[[ Data to use open ]]

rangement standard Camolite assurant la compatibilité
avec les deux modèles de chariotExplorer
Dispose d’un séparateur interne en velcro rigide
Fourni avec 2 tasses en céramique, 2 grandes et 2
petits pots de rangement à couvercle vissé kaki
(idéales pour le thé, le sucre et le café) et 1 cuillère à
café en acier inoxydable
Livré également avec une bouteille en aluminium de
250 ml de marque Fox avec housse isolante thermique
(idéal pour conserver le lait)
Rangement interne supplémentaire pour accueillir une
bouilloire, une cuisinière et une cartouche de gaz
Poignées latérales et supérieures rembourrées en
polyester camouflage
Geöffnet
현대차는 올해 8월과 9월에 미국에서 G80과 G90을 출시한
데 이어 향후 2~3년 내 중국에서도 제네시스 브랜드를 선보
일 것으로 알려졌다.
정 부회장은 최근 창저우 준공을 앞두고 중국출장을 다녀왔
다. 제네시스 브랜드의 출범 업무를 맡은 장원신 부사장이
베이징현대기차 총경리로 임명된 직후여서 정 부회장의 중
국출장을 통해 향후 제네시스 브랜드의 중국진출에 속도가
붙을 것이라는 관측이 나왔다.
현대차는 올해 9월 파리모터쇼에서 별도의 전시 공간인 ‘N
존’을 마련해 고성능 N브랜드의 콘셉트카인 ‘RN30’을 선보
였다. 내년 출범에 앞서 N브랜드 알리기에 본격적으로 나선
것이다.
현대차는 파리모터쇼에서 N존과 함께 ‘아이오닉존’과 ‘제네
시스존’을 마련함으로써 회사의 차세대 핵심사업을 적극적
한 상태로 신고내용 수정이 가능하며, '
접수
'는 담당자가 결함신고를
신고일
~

[[ Data to use closed ]]

What to work on: If a line falls between the first line of the records and the line containing "café en acier inoxydable", inclusive, repeat it exactly; leave out all others.

Solved exercise:
rangement standard Camolite assurant la compatibilité
avec les deux modèles de chariotExplorer
Dispose d’un séparateur interne en velcro rigide
Fourni avec 2 tasses en céramique, 2 grandes et 2
petits pots de rangement à couvercle vissé kaki
(idéales pour le thé, le sucre et le café) et 1 cuillère à
café en acier inoxydable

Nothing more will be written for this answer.